» Work to do:
Please copy out every one of the records below line for line, keeping each word, spelling, and capital letter unchanged.

» Exercise inputs:
===============

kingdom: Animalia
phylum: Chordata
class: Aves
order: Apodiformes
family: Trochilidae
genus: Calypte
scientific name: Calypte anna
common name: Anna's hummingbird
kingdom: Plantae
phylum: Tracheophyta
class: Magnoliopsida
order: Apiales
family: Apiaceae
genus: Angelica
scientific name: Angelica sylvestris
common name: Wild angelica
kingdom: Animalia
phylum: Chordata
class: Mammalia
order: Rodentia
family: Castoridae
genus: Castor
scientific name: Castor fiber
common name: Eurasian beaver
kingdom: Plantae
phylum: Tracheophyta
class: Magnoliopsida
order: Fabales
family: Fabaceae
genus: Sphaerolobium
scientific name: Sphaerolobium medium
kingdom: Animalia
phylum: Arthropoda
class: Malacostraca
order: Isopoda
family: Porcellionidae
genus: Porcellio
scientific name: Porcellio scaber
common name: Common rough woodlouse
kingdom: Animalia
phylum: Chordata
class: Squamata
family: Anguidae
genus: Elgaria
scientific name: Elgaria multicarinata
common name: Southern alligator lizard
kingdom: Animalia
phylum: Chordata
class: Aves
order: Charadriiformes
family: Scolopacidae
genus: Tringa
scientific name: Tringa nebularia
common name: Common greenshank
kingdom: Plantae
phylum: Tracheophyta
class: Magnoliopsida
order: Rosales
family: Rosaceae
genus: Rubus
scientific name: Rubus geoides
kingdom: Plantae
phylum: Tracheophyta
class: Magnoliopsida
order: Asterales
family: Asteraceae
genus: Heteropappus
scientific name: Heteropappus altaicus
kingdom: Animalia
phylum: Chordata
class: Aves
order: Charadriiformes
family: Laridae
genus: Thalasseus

===============

» Task answer:
kingdom: Animalia
phylum: Chordata
class: Aves
order: Apodiformes
family: Trochilidae
genus: Calypte
scientific name: Calypte anna
common name: Anna's hummingbird
kingdom: Plantae
phylum: Tracheophyta
class: Magnoliopsida
order: Apiales
family: Apiaceae
genus: Angelica
scientific name: Angelica sylvestris
common name: Wild angelica
kingdom: Animalia
phylum: Chordata
class: Mammalia
order: Rodentia
family: Castoridae
genus: Castor
scientific name: Castor fiber
common name: Eurasian beaver
kingdom: Plantae
phylum: Tracheophyta
class: Magnoliopsida
order: Fabales
family: Fabaceae
genus: Sphaerolobium
scientific name: Sphaerolobium medium
kingdom: Animalia
phylum: Arthropoda
class: Malacostraca
order: Isopoda
family: Porcellionidae
genus: Porcellio
scientific name: Porcellio scaber
common name: Common rough woodlouse
kingdom: Animalia
phylum: Chordata
class: Squamata
family: Anguidae
genus: Elgaria
scientific name: Elgaria multicarinata
common name: Southern alligator lizard
kingdom: Animalia
phylum: Chordata
class: Aves
order: Charadriiformes
family: Scolopacidae
genus: Tringa
scientific name: Tringa nebularia
common name: Common greenshank
kingdom: Plantae
phylum: Tracheophyta
class: Magnoliopsida
order: Rosales
family: Rosaceae
genus: Rubus
scientific name: Rubus geoides
kingdom: Plantae
phylum: Tracheophyta
class: Magnoliopsida
order: Asterales
family: Asteraceae
genus: Heteropappus
scientific name: Heteropappus altaicus
kingdom: Animalia
phylum: Chordata
class: Aves
order: Charadriiformes
family: Laridae
genus: Thalasseus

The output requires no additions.